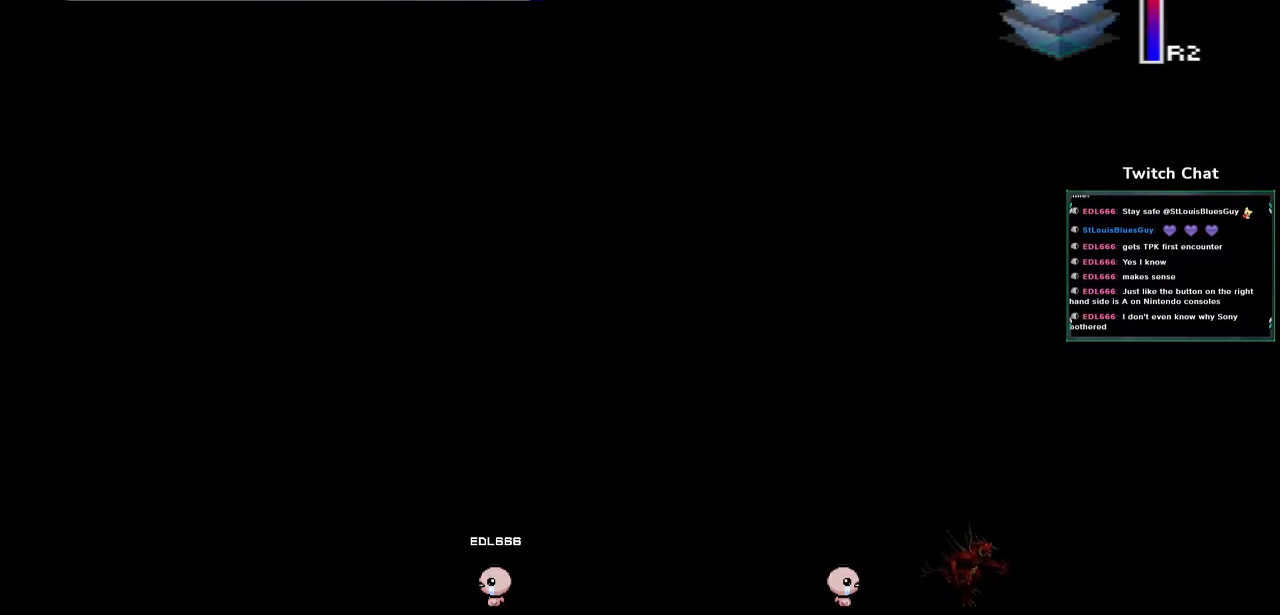
{"dt_ms": 500, "buttons": [], "left_stick": "center", "right_stick": "center", "events": []}
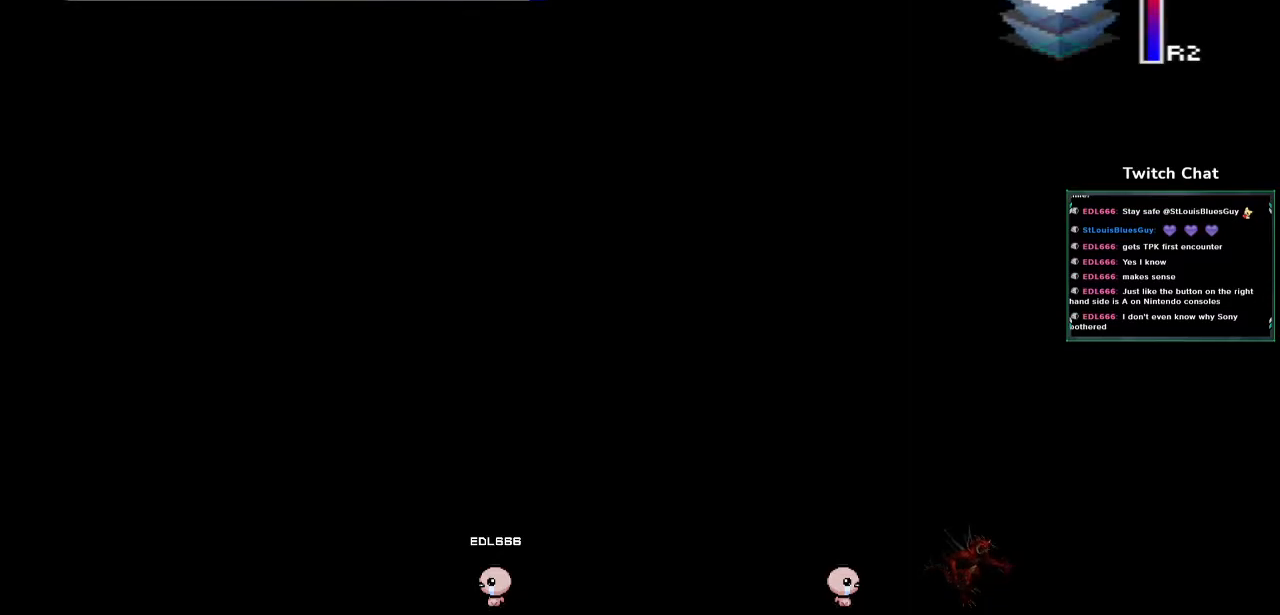
{"dt_ms": 500, "buttons": [], "left_stick": "center", "right_stick": "center", "events": []}
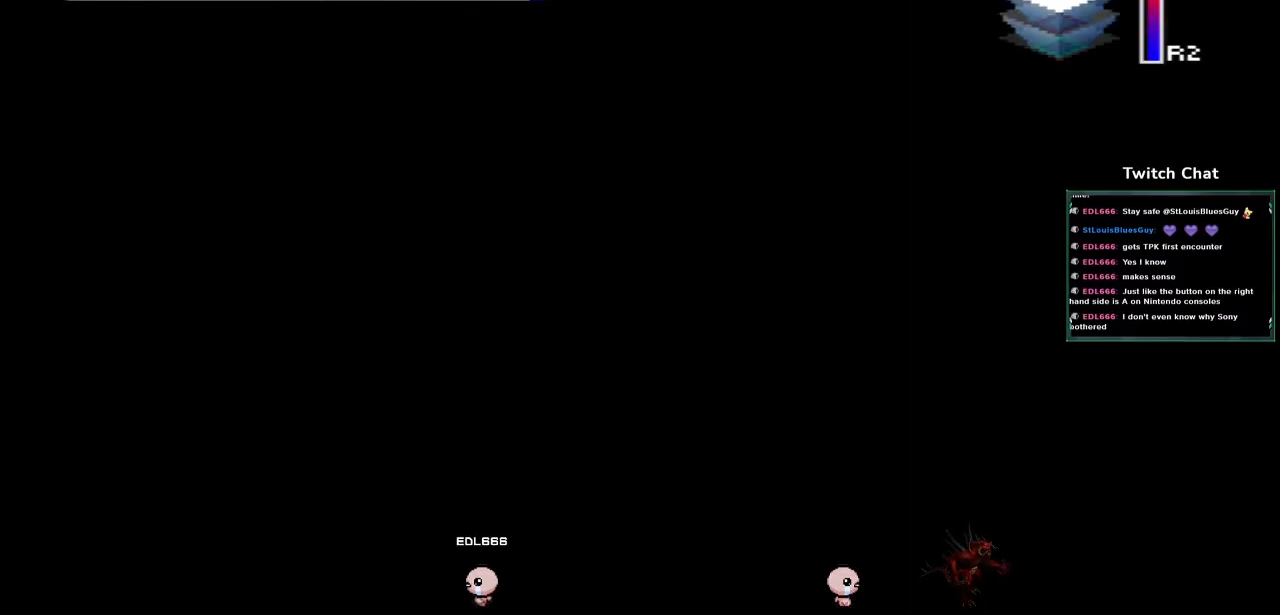
{"dt_ms": 500, "buttons": [], "left_stick": "center", "right_stick": "right"}
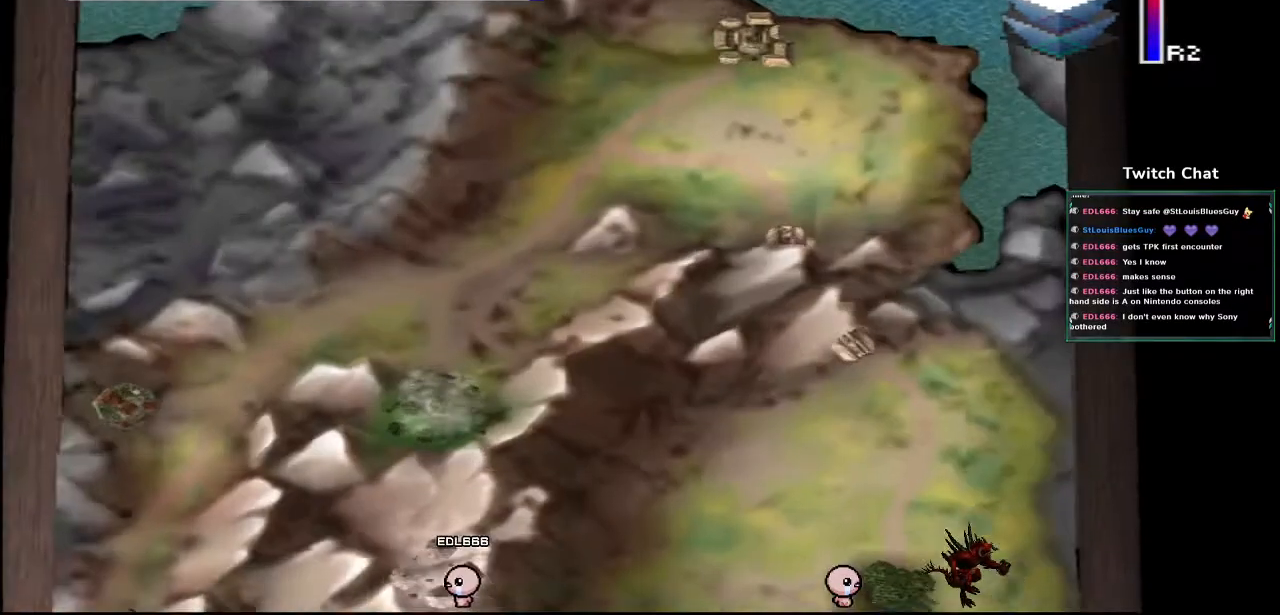
{"dt_ms": 500, "buttons": [], "left_stick": "center", "right_stick": "right", "events": []}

☆ ☆ ☆ ☆ ☆

• [Exercise details]
Everything above except the pictures needs to be reproduced exactly.

• [Reply to the exercise]
{"dt_ms": 500, "buttons": [], "left_stick": "center", "right_stick": "center", "events": []}
{"dt_ms": 500, "buttons": [], "left_stick": "center", "right_stick": "center", "events": []}
{"dt_ms": 500, "buttons": [], "left_stick": "center", "right_stick": "right"}
{"dt_ms": 500, "buttons": [], "left_stick": "center", "right_stick": "right", "events": []}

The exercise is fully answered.